** WORK INSTRUCTIONS **
Your response should consist solely of the lines from the one containing "Президент РК запустил проект п" through the end of the data, copied exactly.

+++++

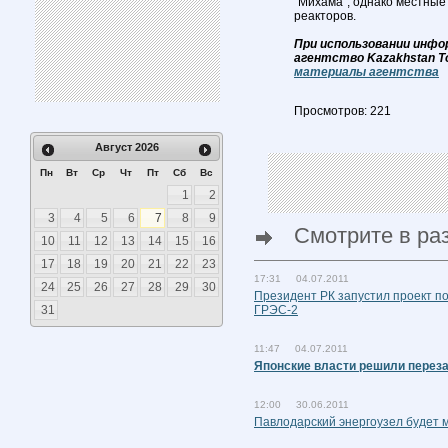
"Михама", однако местные
реакторов.
При использовании инфо
агентство Kazakhstan T
материалы агентства
Просмотров: 221
Август
2026
Пн
Вт
Ср
Чт
Пт
Сб
Вс
1
2
3
4
5
6
7
8
9
Смотрите в ра
10
11
12
13
14
15
16
17
18
19
20
21
22
23
17:31 04.07.2011
24
25
26
27
28
29
30
Президент РК запустил проект п
31
ГРЭС-2
11:47 04.07.2011
Японские власти решили переза
12:00 30.06.2011
Павлодарский энергоузел будет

+++++

** WRITTEN SOLUTION **
Президент РК запустил проект п
31
ГРЭС-2
11:47 04.07.2011
Японские власти решили переза
12:00 30.06.2011
Павлодарский энергоузел будет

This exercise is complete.